- Directions
Your answer is the listing, printed exactly as given.

- Exercise input
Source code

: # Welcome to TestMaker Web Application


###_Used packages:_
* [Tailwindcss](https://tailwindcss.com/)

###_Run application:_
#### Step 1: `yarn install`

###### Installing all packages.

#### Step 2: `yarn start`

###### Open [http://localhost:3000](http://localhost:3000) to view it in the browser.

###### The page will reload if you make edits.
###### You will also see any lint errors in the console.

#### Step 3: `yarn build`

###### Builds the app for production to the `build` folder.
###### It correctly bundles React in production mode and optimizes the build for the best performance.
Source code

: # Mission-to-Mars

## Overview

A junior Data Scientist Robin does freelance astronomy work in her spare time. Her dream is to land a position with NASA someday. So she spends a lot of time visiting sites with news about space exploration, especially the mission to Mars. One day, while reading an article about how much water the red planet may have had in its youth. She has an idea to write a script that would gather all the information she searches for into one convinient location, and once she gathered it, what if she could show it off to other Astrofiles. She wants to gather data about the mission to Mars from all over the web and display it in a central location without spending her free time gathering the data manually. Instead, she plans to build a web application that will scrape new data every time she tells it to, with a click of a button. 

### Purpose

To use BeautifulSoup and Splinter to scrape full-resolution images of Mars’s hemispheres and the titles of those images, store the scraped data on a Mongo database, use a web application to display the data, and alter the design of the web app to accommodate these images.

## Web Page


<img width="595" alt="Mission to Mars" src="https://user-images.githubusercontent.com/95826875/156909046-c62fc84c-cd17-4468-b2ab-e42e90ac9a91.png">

- Solution for this task
Source code

: # Welcome to TestMaker Web Application


###_Used packages:_
* [Tailwindcss](https://tailwindcss.com/)

###_Run application:_
#### Step 1: `yarn install`

###### Installing all packages.

#### Step 2: `yarn start`

###### Open [http://localhost:3000](http://localhost:3000) to view it in the browser.

###### The page will reload if you make edits.
###### You will also see any lint errors in the console.

#### Step 3: `yarn build`

###### Builds the app for production to the `build` folder.
###### It correctly bundles React in production mode and optimizes the build for the best performance.
Source code

: # Mission-to-Mars

## Overview

A junior Data Scientist Robin does freelance astronomy work in her spare time. Her dream is to land a position with NASA someday. So she spends a lot of time visiting sites with news about space exploration, especially the mission to Mars. One day, while reading an article about how much water the red planet may have had in its youth. She has an idea to write a script that would gather all the information she searches for into one convinient location, and once she gathered it, what if she could show it off to other Astrofiles. She wants to gather data about the mission to Mars from all over the web and display it in a central location without spending her free time gathering the data manually. Instead, she plans to build a web application that will scrape new data every time she tells it to, with a click of a button. 

### Purpose

To use BeautifulSoup and Splinter to scrape full-resolution images of Mars’s hemispheres and the titles of those images, store the scraped data on a Mongo database, use a web application to display the data, and alter the design of the web app to accommodate these images.

## Web Page


<img width="595" alt="Mission to Mars" src="https://user-images.githubusercontent.com/95826875/156909046-c62fc84c-cd17-4468-b2ab-e42e90ac9a91.png">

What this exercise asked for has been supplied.